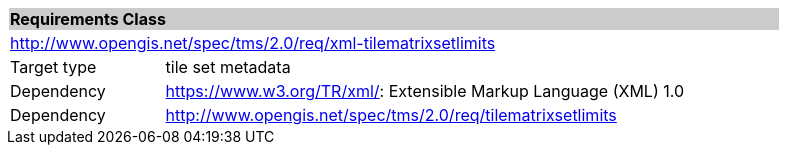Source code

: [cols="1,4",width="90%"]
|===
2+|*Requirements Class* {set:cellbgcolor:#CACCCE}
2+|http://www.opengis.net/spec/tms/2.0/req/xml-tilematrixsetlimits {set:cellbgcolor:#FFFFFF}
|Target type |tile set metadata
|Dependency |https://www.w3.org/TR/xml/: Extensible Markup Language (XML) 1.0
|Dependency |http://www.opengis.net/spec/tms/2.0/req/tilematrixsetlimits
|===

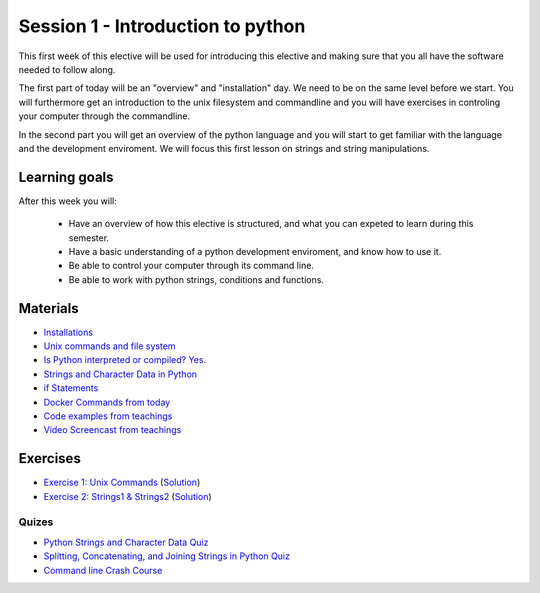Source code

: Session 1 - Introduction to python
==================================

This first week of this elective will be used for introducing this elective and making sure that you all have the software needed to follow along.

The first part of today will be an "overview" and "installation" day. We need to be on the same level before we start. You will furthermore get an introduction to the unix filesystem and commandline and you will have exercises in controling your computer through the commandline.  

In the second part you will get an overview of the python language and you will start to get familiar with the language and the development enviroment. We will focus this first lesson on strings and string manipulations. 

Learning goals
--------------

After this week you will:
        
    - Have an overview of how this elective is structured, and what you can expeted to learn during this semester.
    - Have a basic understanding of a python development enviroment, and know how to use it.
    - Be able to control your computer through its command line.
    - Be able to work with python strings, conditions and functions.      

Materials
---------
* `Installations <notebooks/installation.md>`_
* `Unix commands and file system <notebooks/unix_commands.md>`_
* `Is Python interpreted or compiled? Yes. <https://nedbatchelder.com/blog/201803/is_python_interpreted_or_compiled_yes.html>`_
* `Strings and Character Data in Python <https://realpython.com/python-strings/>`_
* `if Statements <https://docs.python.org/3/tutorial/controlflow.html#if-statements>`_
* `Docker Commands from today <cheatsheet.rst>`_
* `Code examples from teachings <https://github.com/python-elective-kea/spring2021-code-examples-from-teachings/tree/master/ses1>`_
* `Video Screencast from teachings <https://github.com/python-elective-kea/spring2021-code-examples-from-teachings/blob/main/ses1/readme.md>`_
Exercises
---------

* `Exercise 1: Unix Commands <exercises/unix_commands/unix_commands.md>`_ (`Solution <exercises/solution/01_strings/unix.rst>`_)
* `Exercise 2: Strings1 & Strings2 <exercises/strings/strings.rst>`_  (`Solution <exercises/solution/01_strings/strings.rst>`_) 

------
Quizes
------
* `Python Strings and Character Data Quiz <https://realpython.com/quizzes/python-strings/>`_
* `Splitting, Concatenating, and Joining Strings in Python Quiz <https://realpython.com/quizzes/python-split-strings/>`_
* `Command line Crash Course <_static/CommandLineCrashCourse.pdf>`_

§

TASK OBJECTIVE | I'd like every record above written out again exactly, without the pictures.

RESPONSE TO THE TASK |
Source code

: [cols="1,4",width="90%"]
|===
2+|*Requirements Class* {set:cellbgcolor:#CACCCE}
2+|http://www.opengis.net/spec/tms/2.0/req/xml-tilematrixsetlimits {set:cellbgcolor:#FFFFFF}
|Target type |tile set metadata
|Dependency |https://www.w3.org/TR/xml/: Extensible Markup Language (XML) 1.0
|Dependency |http://www.opengis.net/spec/tms/2.0/req/tilematrixsetlimits
|===

Source code

: Session 1 - Introduction to python
==================================

This first week of this elective will be used for introducing this elective and making sure that you all have the software needed to follow along.

The first part of today will be an "overview" and "installation" day. We need to be on the same level before we start. You will furthermore get an introduction to the unix filesystem and commandline and you will have exercises in controling your computer through the commandline.  

In the second part you will get an overview of the python language and you will start to get familiar with the language and the development enviroment. We will focus this first lesson on strings and string manipulations. 

Learning goals
--------------

After this week you will:
        
    - Have an overview of how this elective is structured, and what you can expeted to learn during this semester.
    - Have a basic understanding of a python development enviroment, and know how to use it.
    - Be able to control your computer through its command line.
    - Be able to work with python strings, conditions and functions.      

Materials
---------
* `Installations <notebooks/installation.md>`_
* `Unix commands and file system <notebooks/unix_commands.md>`_
* `Is Python interpreted or compiled? Yes. <https://nedbatchelder.com/blog/201803/is_python_interpreted_or_compiled_yes.html>`_
* `Strings and Character Data in Python <https://realpython.com/python-strings/>`_
* `if Statements <https://docs.python.org/3/tutorial/controlflow.html#if-statements>`_
* `Docker Commands from today <cheatsheet.rst>`_
* `Code examples from teachings <https://github.com/python-elective-kea/spring2021-code-examples-from-teachings/tree/master/ses1>`_
* `Video Screencast from teachings <https://github.com/python-elective-kea/spring2021-code-examples-from-teachings/blob/main/ses1/readme.md>`_
Exercises
---------

* `Exercise 1: Unix Commands <exercises/unix_commands/unix_commands.md>`_ (`Solution <exercises/solution/01_strings/unix.rst>`_)
* `Exercise 2: Strings1 & Strings2 <exercises/strings/strings.rst>`_  (`Solution <exercises/solution/01_strings/strings.rst>`_) 

------
Quizes
------
* `Python Strings and Character Data Quiz <https://realpython.com/quizzes/python-strings/>`_
* `Splitting, Concatenating, and Joining Strings in Python Quiz <https://realpython.com/quizzes/python-split-strings/>`_
* `Command line Crash Course <_static/CommandLineCrashCourse.pdf>`_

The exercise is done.